- Born: August 21, 1976 (age 50) Perth Amboy, New Jersey, U.S.
- Education: Eckerd College Emerson College
- Writing career
- Genres: Novel, Poetry, Essay
- Website: nicorvo.net

= Jay Baron Nicorvo =

American novelist, poet, and essayist

Jay Baron Nicorvo (born August 21, 1976) is an American novelist, poet, and essayist.

==Life==
Nicorvo was born in Perth Amboy, NJ and was raised in Sarasota, FL. He's married to the writer Thisbe Nissen and they live on an old farm outside Battle Creek, MI.

===Career===
Nicorvo's writing has appeared in Poets & Writers, The Baffler, Ploughshares, and Salon (website).
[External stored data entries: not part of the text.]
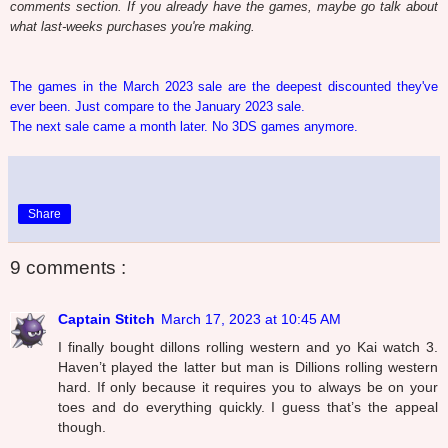
comments section. If you already have the games, maybe go talk about
what last-weeks purchases you're making.
The games in the March 2023 sale are the deepest discounted they've
ever been. Just compare to the January 2023 sale.
The next sale came a month later. No 3DS games anymore.
Share
9 comments :
Captain Stitch
March 17, 2023 at 10:45 AM
I finally bought dillons rolling western and yo Kai watch 3.
Haven’t played the latter but man is Dillions rolling western
hard. If only because it requires you to always be on your
toes and do everything quickly. I guess that’s the appeal
though.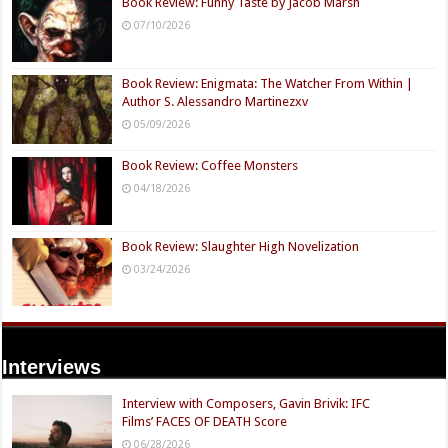
Book Review: Funny Taste by Jacob Marsh
07/10/2026
Book Review: Enigmata: The Watcher From Within |
Author S. Alessandro Martinezxv
05/09/2026
Book Review: Coffee Monsters
04/18/2026
Book Review: Slaughter High Novelization
03/24/2026
Interviews
Interview with Composers, Gavin Brivik: IFC
Films’ FACES OF DEATH Score
06/28/2026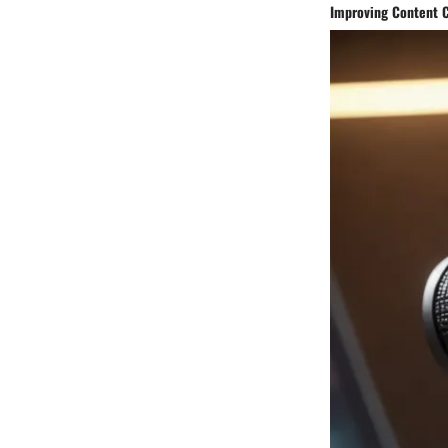
Improving Content C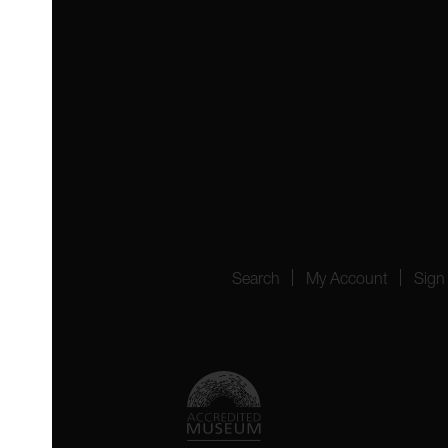
 4YW
4151
Search
My Account
Sign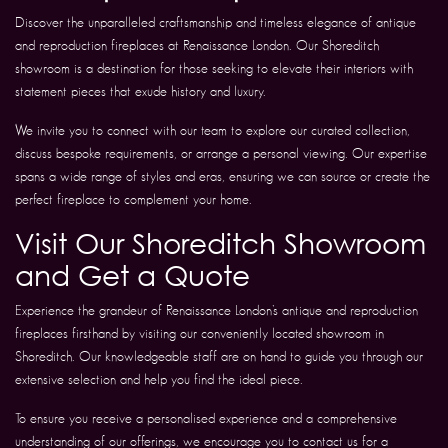
Discover the unparalleled craftsmanship and timeless elegance of antique
and reproduction fireplaces at Renaissance London. Our Shoreditch
showroom is a destination for those seeking to elevate their interiors with
statement pieces that exude history and luxury.
We invite you to connect with our team to explore our curated collection,
discuss bespoke requirements, or arrange a personal viewing. Our expertise
spans a wide range of styles and eras, ensuring we can source or create the
perfect fireplace to complement your home.
Visit Our Shoreditch Showroom
and Get a Quote
Experience the grandeur of Renaissance London’s antique and reproduction
fireplaces firsthand by visiting our conveniently located showroom in
Shoreditch. Our knowledgeable staff are on hand to guide you through our
extensive selection and help you find the ideal piece.
To ensure you receive a personalised experience and a comprehensive
understanding of our offerings, we encourage you to contact us for a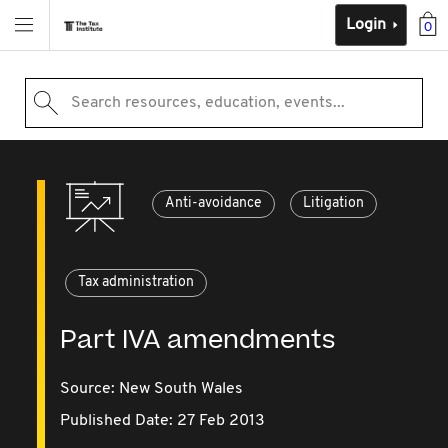
Login
0
Search resources, education, events...
Anti-avoidance
Litigation
Tax administration
Part IVA amendments
Source:
New South Wales
Published Date: 27 Feb 2013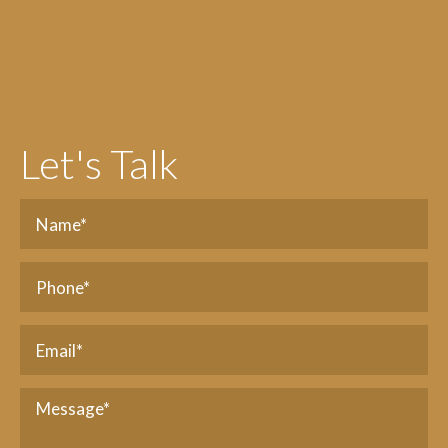
Let's Talk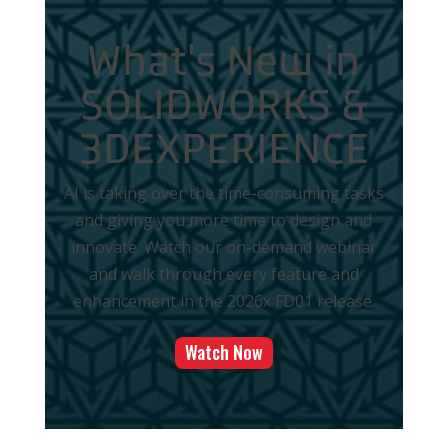
What's New in
SOLIDWORKS &
3DEXPERIENCE
AI is taking over the time-consuming tasks
and giving you more time to design and
innovate. Watch our on-demand webinar
and walk through every feature and
enhancement in the 2026x FD01 release.
Watch Now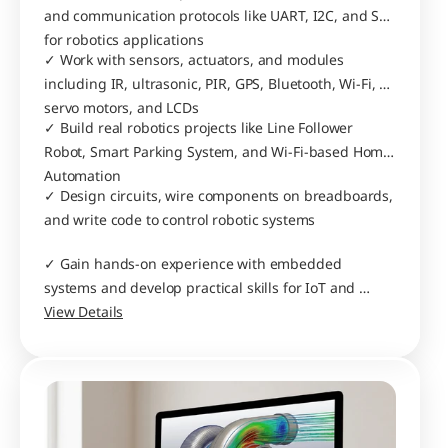
and communication protocols like UART, I2C, and SPI 
for robotics applications
✓ Work with sensors, actuators, and modules 
including IR, ultrasonic, PIR, GPS, Bluetooth, Wi-Fi, 
servo motors, and LCDs
✓ Build real robotics projects like Line Follower 
Robot, Smart Parking System, and Wi-Fi-based Home 
Automation
✓ Design circuits, wire components on breadboards, 
and write code to control robotic systems
✓ Gain hands-on experience with embedded 
systems and develop practical skills for IoT and 
automation projects
View Details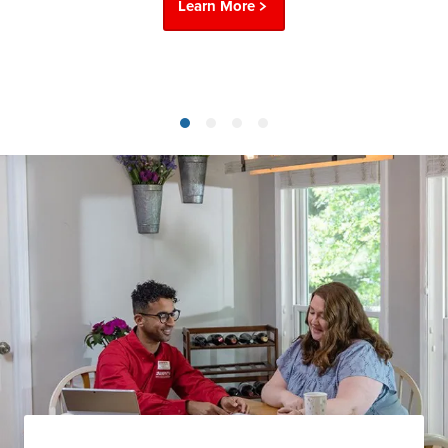
Learn More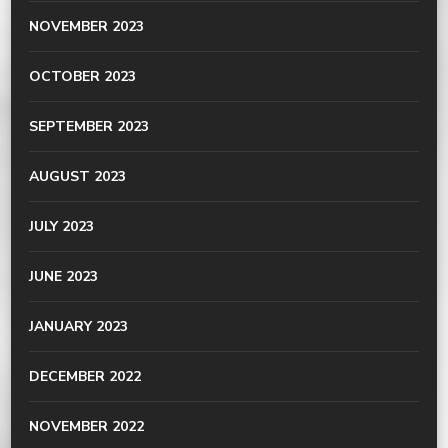
NOVEMBER 2023
OCTOBER 2023
SEPTEMBER 2023
AUGUST 2023
JULY 2023
JUNE 2023
JANUARY 2023
DECEMBER 2022
NOVEMBER 2022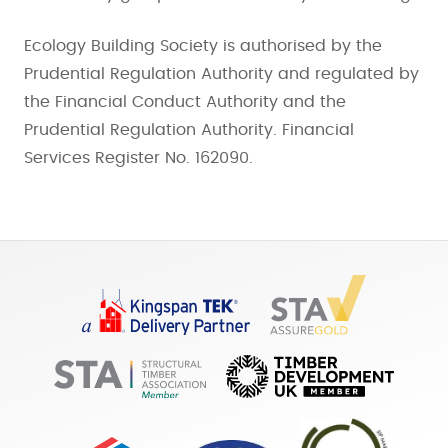
Ecology Building Society is authorised by the
Prudential Regulation Authority and regulated by
the Financial Conduct Authority and the
Prudential Regulation Authority. Financial
Services Register No. 162090.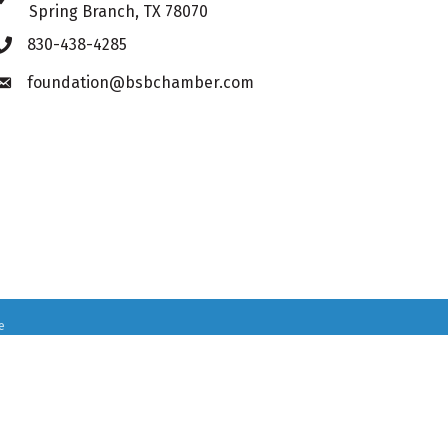
Spring Branch, TX 78070
830-438-4285
Phone icon
foundation@bsbchamber.com
Envelope icon
e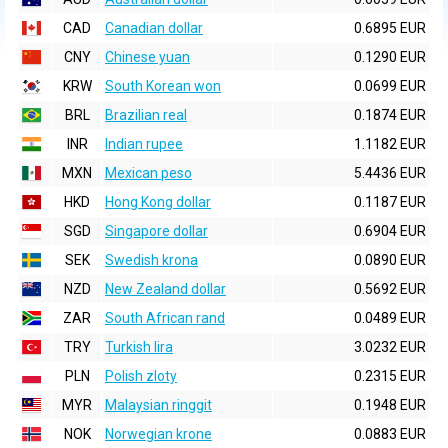
CAD
Canadian dollar
0.6895 EUR
CNY
Chinese yuan
0.1290 EUR
KRW
South Korean won
0.0699 EUR
BRL
Brazilian real
0.1874 EUR
INR
Indian rupee
1.1182 EUR
MXN
Mexican peso
5.4436 EUR
HKD
Hong Kong dollar
0.1187 EUR
SGD
Singapore dollar
0.6904 EUR
SEK
Swedish krona
0.0890 EUR
NZD
New Zealand dollar
0.5692 EUR
ZAR
South African rand
0.0489 EUR
TRY
Turkish lira
3.0232 EUR
PLN
Polish zloty
0.2315 EUR
MYR
Malaysian ringgit
0.1948 EUR
NOK
Norwegian krone
0.0883 EUR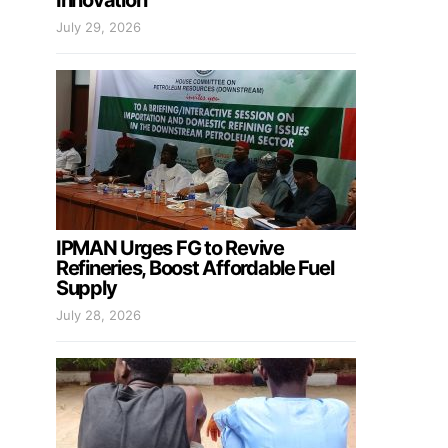
Innovation
July 29, 2026
IPMAN Urges FG to Revive
Refineries, Boost Affordable Fuel
Supply
July 28, 2026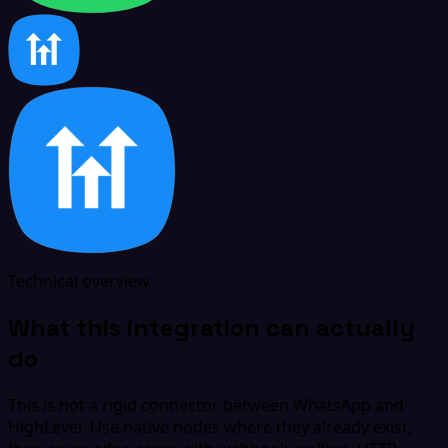
Technical overview
What this integration can actually
do
This is not a rigid connector between WhatsApp and
HighLevel. Use native nodes where they already exist,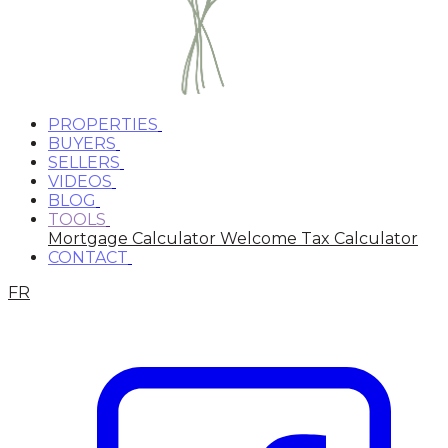
PROPERTIES
BUYERS
SELLERS
VIDEOS
BLOG
TOOLS
Mortgage Calculator
Welcome Tax Calculator
CONTACT
FR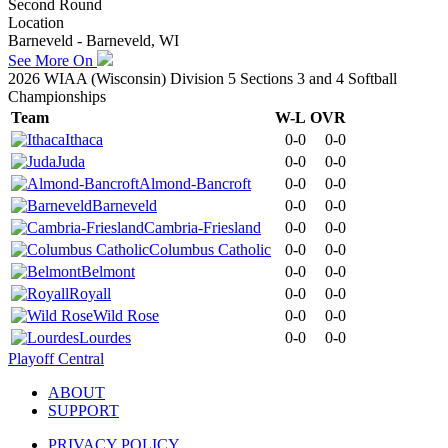
Second Round
Location
Barneveld - Barneveld, WI
See More On
2026 WIAA (Wisconsin) Division 5 Sections 3 and 4 Softball
Championships
Team
W-L
OVR
Ithaca
0-0
0-0
Juda
0-0
0-0
Almond-Bancroft
0-0
0-0
Barneveld
0-0
0-0
Cambria-Friesland
0-0
0-0
Columbus Catholic
0-0
0-0
Belmont
0-0
0-0
Royall
0-0
0-0
Wild Rose
0-0
0-0
Lourdes
0-0
0-0
Playoff Central
ABOUT
SUPPORT
PRIVACY POLICY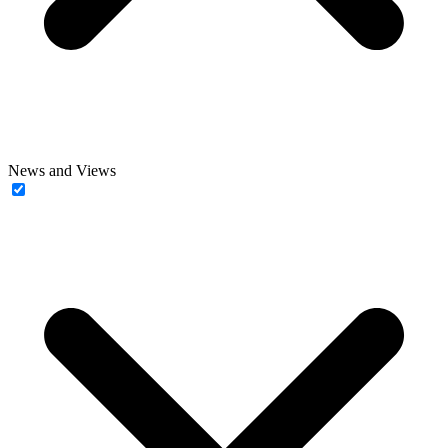
News and Views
His poetry has been featured on PBS NewsHour.

Nicorvo's first novel, The Standard Grand, was published in 2017 by St. Martin’s Press. It is about a group of veterans, traumatized by their wartime experiences, who meet in a crumbling resort in the Catskill Mountains.

===Books===
- Deadbeat: Poems. Four Way Books (2012) ISBN 978-1935536239. Deadbeat debuted on the Poetry Foundation bestseller list.
- The Standard Grand: A Novel. St. Martin's Press (2017) ISBN 978-1250108944.The Standard Grand was picked for IndieBound's Indie Next List, Library Journal's Debut Novels Great First Acts, Poets & Writers's "New and Noteworthy," and was named a best book of the year by The Brooklyn Rail.